Bir çiftin bu yokluğu, Y kromozomuna özgü hollandik kalıtıma sahip genlerin kendilerini mutasyonlardan ve nükleik asitlerin normal genetik bozulmasından koruyabilmelerini engeller.
Rekombinasyonun yokluğu, Y kromozomuna bağlı genlerde veya hollandik kalıtımla meydana gelen her mutasyonun, erkek torunlara bozulmadan iletildiği anlamına gelir, bu da büyük bir dezavantaj anlamına gelebilir.
Y kromozomunun ve genlerinin dejenere ve mutasyonlara karşı savunmasız olmasına rağmen, bilim adamları, bu kromozomdaki bazı genlerin sperm üretimi için önemli olduğu için tamamen zarar görmekten veya yok olmaktan uzak olduğuna inanıyorlar.
Sperm üretimine dahil olan spontane mutasyonlar, onlara zarar veren veya etkisiz hale getiren "kendi kendine seçilir", söz konusu mutasyonla ebeveynin doğurganlığını azaltır, genlerinin yavrulara geçmesini engeller.
Referanslar
- Bradbury, NA (2017). Tüm Hücrelerin Cinsiyeti Var: Hücresel Düzeyde Cinsiyet Kromozom Fonksiyonu Çalışmaları. Cinsiyete Özgü Tıp İlkelerinde (s. 269-290). Akademik Basın.

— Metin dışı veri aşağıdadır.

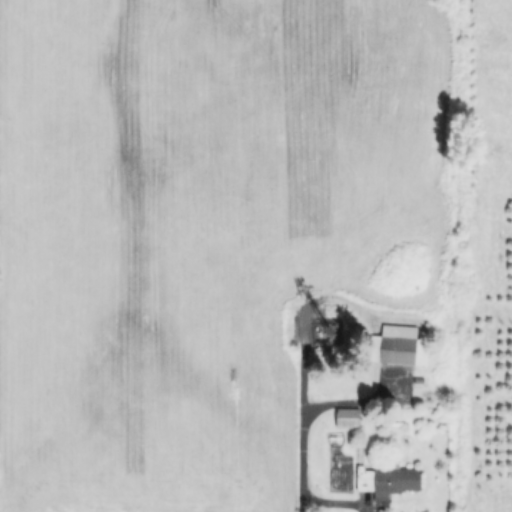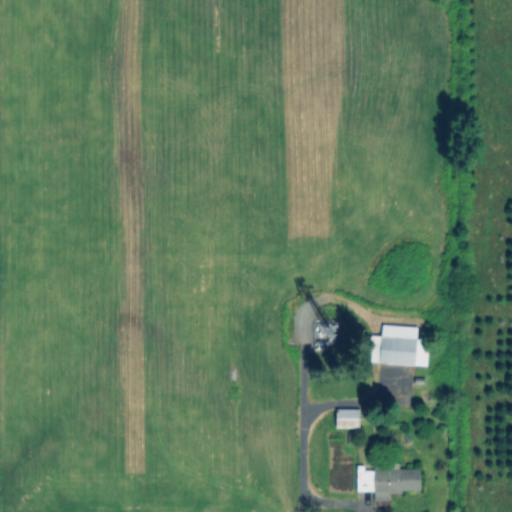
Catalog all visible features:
building: (400, 345)
building: (345, 417)
road: (298, 445)
building: (385, 479)
road: (331, 502)
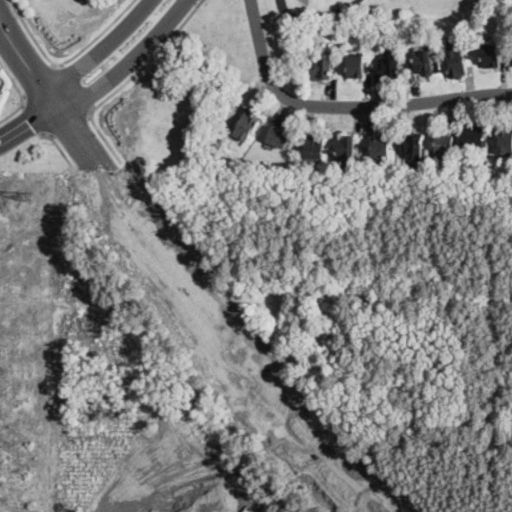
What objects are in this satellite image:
park: (421, 4)
road: (316, 16)
road: (32, 34)
road: (98, 36)
road: (100, 50)
building: (490, 54)
building: (491, 55)
road: (126, 59)
building: (422, 61)
building: (456, 61)
building: (424, 62)
building: (457, 62)
road: (143, 63)
building: (355, 65)
building: (355, 65)
building: (323, 66)
building: (388, 66)
building: (389, 66)
building: (321, 68)
road: (13, 83)
road: (41, 83)
road: (73, 88)
road: (49, 93)
road: (345, 107)
road: (10, 114)
road: (33, 120)
road: (28, 121)
road: (70, 124)
building: (246, 124)
building: (246, 124)
building: (278, 135)
building: (473, 136)
building: (475, 136)
building: (279, 137)
building: (504, 139)
building: (505, 140)
building: (412, 144)
building: (444, 144)
building: (380, 145)
building: (443, 145)
building: (313, 146)
building: (380, 146)
building: (412, 146)
building: (345, 147)
road: (60, 148)
building: (346, 149)
building: (314, 151)
building: (230, 168)
building: (324, 171)
building: (453, 172)
power tower: (22, 194)
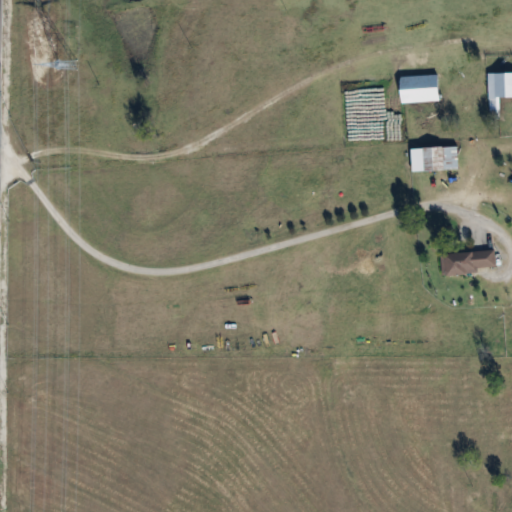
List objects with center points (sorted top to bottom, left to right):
power tower: (69, 64)
building: (417, 89)
building: (498, 90)
road: (234, 120)
building: (439, 159)
building: (467, 262)
road: (176, 270)
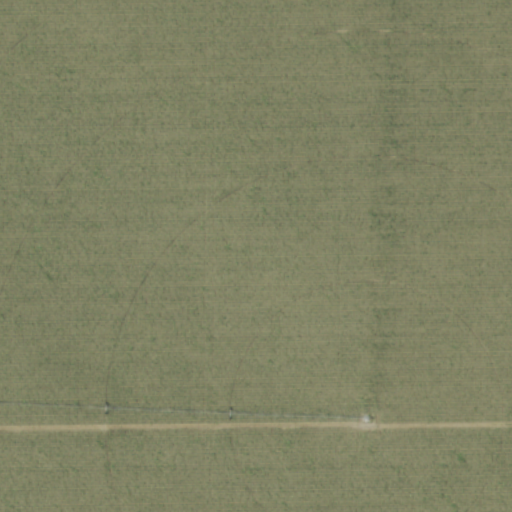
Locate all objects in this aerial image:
crop: (256, 256)
road: (256, 424)
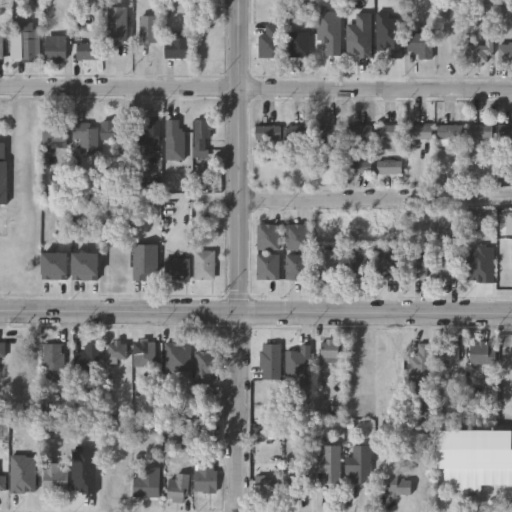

- Buchen, L. (2010). Kararsız VE kromozom.
- Carvalho, AB, Dobo, BA, Vibranovski, MD ve Clark, AG (2001). Drosophila melanogaster'in Y kromozomundaki beş yeni genin tanımlanması. Ulusal Bilimler Akademisi Bildirileri, 98 (23), 13225-13230.
- Charlesworth, B. ve Charlesworth, D. (2000). Y kromozomlarının dejenerasyonu. Londra Kraliyet Cemiyeti'nin Felsefi İşlemleri. Seri B: Biyolojik Bilimler, 355 (1403), 1563-1572.

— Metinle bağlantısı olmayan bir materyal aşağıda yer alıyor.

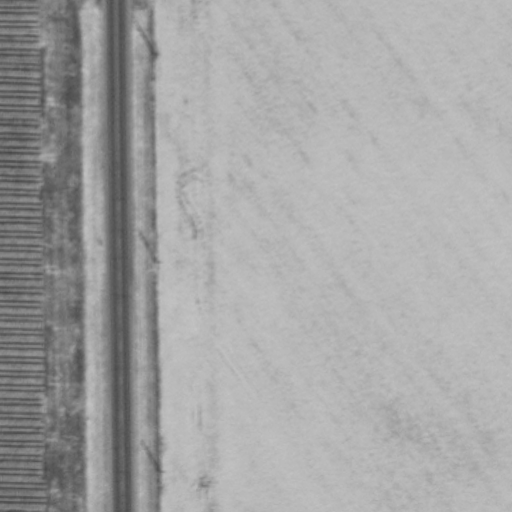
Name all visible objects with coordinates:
road: (119, 256)
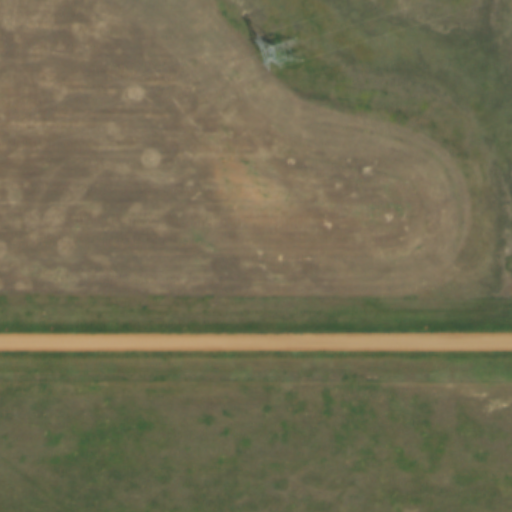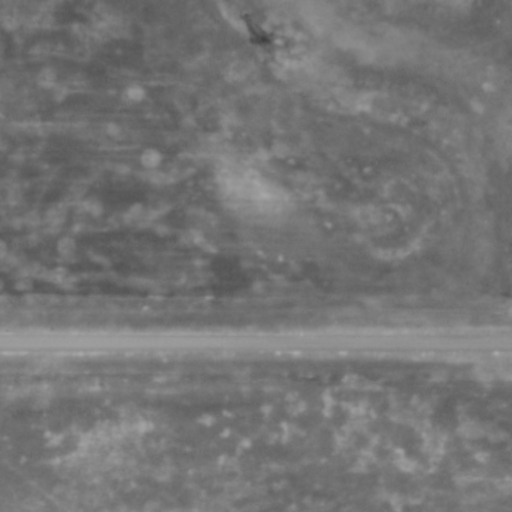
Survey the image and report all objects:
power tower: (296, 51)
road: (255, 344)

- Colaco, S. ve Modi, D. (2018). İnsan VE kromozomunun genetiği ve erkek kısırlığı ile ilişkisi. Üreme biyolojisi ve endokrinoloji, 16 (1), 14.
- Gerrard, DT ve Filatov, DA (2005). Memeli Y kromozomlarında pozitif ve negatif seleksiyon. Moleküler biyoloji ve evrim, 22 (6), 1423-1432.
- Hughes, JF, Skaletsky, H., Pyntikova, T., Minx, PJ, Graves, T., Rozen, S. & Page, DC (2005). İnsan evrimi sırasında Y bağlantılı genlerin korunması, şempanzede karşılaştırmalı dizileme ile ortaya çıkarıldı. Doğa, 437 (7055), 100.
- Komori, S., Kato, H., Kobayashi, SI, Koyama, K. ve Isojima, S. (2002). Y kromozomal mikrodelesyonlarının babadan oğula intrasitoplazmik sperm enjeksiyonu yoluyla iletilmesi. İnsan genetiği dergisi, 47 (9), 465-468.
- Malone, JH (2015). Otozomlara gen hareketi ile Y bağlantılı genlerin yaygın kurtarılması. Genom biyolojisi, 16 (1), 121.
- Papadopulos, AS, Chester, M., Ridout, K. ve Filatov, DA (2015). Bitki cinsiyet kromozomlarında hızlı Y dejenerasyonu ve dozaj telafisi. Ulusal Bilimler Akademisi Bildirileri, 112 (42), 13021-13026.